◆ **TASK DIRECTIONS**
Give a verbatim copy of the data, leaving the pictures out.

◆ **DATA FOR ANALYSIS**
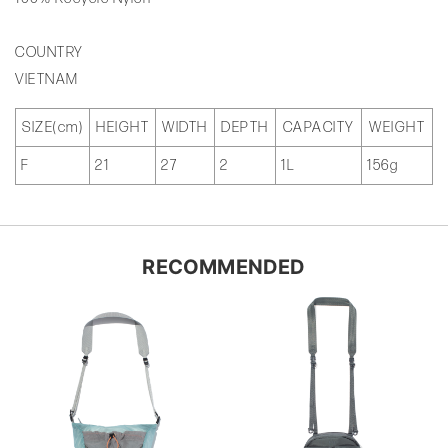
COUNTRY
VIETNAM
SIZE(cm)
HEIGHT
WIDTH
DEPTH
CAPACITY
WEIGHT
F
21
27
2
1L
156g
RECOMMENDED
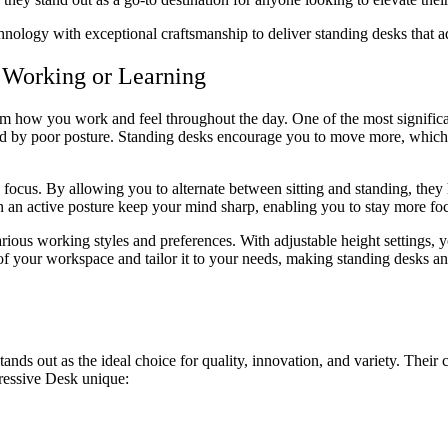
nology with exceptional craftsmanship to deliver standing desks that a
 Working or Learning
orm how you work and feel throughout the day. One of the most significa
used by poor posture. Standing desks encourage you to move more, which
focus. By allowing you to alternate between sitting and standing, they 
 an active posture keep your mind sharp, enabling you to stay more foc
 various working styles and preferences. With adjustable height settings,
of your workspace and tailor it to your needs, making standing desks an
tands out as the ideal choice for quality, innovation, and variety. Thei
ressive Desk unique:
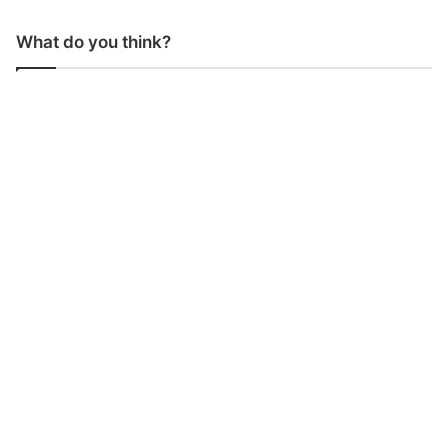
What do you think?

◆ **TASK RESPONSE**
COUNTRY
VIETNAM
SIZE(cm)
HEIGHT
WIDTH
DEPTH
CAPACITY
WEIGHT
F
21
27
2
1L
156g
RECOMMENDED
nology with exceptional craftsmanship to deliver standing desks that a
 Working or Learning
orm how you work and feel throughout the day. One of the most significa
used by poor posture. Standing desks encourage you to move more, which
focus. By allowing you to alternate between sitting and standing, they 
 an active posture keep your mind sharp, enabling you to stay more foc
 various working styles and preferences. With adjustable height settings,
of your workspace and tailor it to your needs, making standing desks an
tands out as the ideal choice for quality, innovation, and variety. Thei
ressive Desk unique:
What do you think?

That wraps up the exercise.